The Possessed is a 2009 documentary style horror film which was released to DVD in May 2009 and had its television debut in October that same year on SyFy.

Plot 
The film is based upon the events surrounding what became known as the 'Watseka Wonder'. Using period photographs, dramatic recreations, and interviews with subject experts, it addresses what is allegedly the first well-documented and recorded spirit possession story in America of 1877, and the subsequent recorded "possessions" suffered by Lurancy.

Beginning in 2006, and using the assistance of members of the Studio Nine class of Watseka Community High School, The Possessed was shot on locations in Watseka, Illinois, in the actual homes of, and including interviews of, the remaining family members of Lurancy Vennum.  The filmmakers included a repeat of an original 100-year-old séance, but were able to include modern measuring instruments. They also used footage of individuals themselves alleged to be possessed.

####

*Directions*:
- 1) According to the film description, in what month and year did The Possessed first air on television, and on which channel?
- 2) Say whether each statement agrees with the film description, and quote the words that decide it: (a) The film was shot in Watseka, Illinois. (b) The filmmakers repeated the old séance without any modern instruments. (c) Filming started in 2006.
- 3) Write the next part of the film description, picking up after its last sentence.

*Records*:
####

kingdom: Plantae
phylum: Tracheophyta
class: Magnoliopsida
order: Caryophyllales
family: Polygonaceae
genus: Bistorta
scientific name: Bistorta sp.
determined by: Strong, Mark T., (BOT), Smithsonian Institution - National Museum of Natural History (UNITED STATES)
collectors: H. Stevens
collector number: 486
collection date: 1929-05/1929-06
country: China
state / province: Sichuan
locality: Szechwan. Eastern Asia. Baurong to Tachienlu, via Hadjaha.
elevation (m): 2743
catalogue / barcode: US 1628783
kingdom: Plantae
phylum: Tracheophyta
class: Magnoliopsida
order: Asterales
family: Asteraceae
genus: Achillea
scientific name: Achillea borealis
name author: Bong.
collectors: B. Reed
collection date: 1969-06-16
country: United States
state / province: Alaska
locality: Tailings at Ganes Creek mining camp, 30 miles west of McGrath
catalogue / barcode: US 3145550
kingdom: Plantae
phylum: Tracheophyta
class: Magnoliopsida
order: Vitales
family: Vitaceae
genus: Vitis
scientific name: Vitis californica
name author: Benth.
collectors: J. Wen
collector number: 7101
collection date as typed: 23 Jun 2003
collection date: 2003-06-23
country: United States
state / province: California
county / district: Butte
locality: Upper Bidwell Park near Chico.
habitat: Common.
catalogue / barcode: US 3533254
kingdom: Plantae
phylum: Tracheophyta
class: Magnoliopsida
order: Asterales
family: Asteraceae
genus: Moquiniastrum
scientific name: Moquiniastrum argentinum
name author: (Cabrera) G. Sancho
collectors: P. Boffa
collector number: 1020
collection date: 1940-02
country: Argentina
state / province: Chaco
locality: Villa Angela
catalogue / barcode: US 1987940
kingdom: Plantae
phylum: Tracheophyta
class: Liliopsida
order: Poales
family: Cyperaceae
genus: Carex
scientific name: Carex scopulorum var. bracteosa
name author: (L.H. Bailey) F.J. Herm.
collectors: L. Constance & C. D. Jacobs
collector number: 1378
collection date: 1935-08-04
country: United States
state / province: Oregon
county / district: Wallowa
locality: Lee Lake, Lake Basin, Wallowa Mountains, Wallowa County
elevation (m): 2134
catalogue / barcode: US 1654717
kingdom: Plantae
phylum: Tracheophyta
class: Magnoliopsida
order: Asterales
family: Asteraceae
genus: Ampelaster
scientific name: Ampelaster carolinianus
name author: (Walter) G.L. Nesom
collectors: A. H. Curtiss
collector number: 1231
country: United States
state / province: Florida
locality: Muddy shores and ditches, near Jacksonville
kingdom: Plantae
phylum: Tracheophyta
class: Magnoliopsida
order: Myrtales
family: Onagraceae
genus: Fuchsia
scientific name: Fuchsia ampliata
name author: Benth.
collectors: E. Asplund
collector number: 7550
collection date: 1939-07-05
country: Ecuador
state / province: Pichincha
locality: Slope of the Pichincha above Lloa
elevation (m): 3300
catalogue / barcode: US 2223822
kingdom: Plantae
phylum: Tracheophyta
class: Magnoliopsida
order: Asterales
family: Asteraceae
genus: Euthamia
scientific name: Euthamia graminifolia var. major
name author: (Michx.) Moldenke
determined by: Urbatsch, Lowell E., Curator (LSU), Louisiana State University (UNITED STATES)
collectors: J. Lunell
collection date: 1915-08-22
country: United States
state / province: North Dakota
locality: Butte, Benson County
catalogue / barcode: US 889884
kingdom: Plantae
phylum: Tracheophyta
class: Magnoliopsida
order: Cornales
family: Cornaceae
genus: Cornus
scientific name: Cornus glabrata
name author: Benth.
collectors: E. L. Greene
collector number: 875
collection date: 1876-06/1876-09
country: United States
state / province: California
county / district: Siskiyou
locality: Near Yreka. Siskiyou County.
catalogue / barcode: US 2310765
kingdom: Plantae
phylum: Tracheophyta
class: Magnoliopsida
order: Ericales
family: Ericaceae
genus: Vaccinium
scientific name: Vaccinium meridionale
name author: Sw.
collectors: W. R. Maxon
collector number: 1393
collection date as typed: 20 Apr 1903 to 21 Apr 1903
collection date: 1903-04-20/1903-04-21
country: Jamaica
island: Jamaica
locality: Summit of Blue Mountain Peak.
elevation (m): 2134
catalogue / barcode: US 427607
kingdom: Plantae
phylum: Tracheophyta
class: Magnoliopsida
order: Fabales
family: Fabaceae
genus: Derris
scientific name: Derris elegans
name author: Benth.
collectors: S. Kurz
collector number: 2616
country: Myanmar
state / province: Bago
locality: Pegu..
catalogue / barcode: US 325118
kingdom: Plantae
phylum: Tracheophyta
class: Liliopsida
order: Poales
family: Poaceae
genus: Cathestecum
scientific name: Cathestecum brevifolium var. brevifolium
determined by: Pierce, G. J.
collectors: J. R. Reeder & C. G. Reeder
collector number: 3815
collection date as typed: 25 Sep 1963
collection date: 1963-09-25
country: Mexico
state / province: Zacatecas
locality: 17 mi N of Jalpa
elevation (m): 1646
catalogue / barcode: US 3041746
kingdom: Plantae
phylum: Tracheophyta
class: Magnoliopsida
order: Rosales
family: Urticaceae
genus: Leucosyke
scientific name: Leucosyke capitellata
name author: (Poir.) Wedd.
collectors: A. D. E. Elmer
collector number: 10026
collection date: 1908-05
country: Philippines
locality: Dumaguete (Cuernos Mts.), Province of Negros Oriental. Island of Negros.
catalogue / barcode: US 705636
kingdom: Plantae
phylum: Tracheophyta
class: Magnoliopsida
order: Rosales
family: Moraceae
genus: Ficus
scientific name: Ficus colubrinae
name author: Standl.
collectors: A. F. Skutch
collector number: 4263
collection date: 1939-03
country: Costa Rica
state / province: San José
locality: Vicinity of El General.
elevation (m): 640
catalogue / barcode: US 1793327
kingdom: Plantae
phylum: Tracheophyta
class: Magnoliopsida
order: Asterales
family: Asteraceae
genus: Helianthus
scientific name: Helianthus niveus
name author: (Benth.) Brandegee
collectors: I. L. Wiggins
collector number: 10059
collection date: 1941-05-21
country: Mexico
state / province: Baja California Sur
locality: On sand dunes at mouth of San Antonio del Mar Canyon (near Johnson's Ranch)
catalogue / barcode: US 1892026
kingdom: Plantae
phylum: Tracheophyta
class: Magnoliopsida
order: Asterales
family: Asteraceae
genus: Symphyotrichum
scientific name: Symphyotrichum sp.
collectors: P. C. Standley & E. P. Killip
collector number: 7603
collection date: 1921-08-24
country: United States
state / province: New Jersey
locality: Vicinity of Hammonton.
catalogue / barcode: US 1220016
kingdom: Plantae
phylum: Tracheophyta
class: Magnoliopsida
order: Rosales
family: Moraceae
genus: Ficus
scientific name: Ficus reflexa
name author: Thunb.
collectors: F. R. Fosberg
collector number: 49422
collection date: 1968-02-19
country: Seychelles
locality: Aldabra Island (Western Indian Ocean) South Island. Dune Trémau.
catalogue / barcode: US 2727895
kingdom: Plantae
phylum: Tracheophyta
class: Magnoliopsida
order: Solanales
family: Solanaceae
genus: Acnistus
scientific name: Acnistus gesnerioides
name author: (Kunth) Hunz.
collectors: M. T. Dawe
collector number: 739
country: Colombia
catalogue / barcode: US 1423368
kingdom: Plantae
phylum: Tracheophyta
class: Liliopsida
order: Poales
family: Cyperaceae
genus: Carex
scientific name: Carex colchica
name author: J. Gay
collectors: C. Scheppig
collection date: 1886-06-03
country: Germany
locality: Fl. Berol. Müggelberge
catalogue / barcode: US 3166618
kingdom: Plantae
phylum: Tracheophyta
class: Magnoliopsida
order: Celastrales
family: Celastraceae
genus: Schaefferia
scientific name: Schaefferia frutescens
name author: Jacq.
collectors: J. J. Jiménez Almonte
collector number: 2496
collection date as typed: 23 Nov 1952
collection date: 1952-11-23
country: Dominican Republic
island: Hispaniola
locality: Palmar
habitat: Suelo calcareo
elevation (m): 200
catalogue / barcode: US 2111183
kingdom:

####

*Set of answers*:
- 1) October 2009, on SyFy.

- 2)
(a) Yes: "The Possessed was shot on locations in Watseka, Illinois"
(b) No: "were able to include modern measuring instruments"
(c) Yes: "Beginning in 2006"

- 3)
The film dramatically recreates the alleged events.  After years of violent and self-destructive behavior, a young Mary Roff from Watseka, Illinois was committed to an asylum in Peoria, Illinois, and on July 5, 1865, she died. Twelve years later, a Watseka girl named Lurancy Vennum began exhibiting the same behavior as had Mary. When Asa Roff, a devout spiritist, heard of the incident, and believing that the spirit of his deceased daughter Mary has possessed Lurancy, he convinced the Vennum family to not commit their own daughter.  Lurancy Vennum moved in with the Asa Roff family in 1878 and lived with them for several days. There she was examined by a spiritist, Dr. E. W. Stevens, who wrote about the case, and upon whose journals the film was based.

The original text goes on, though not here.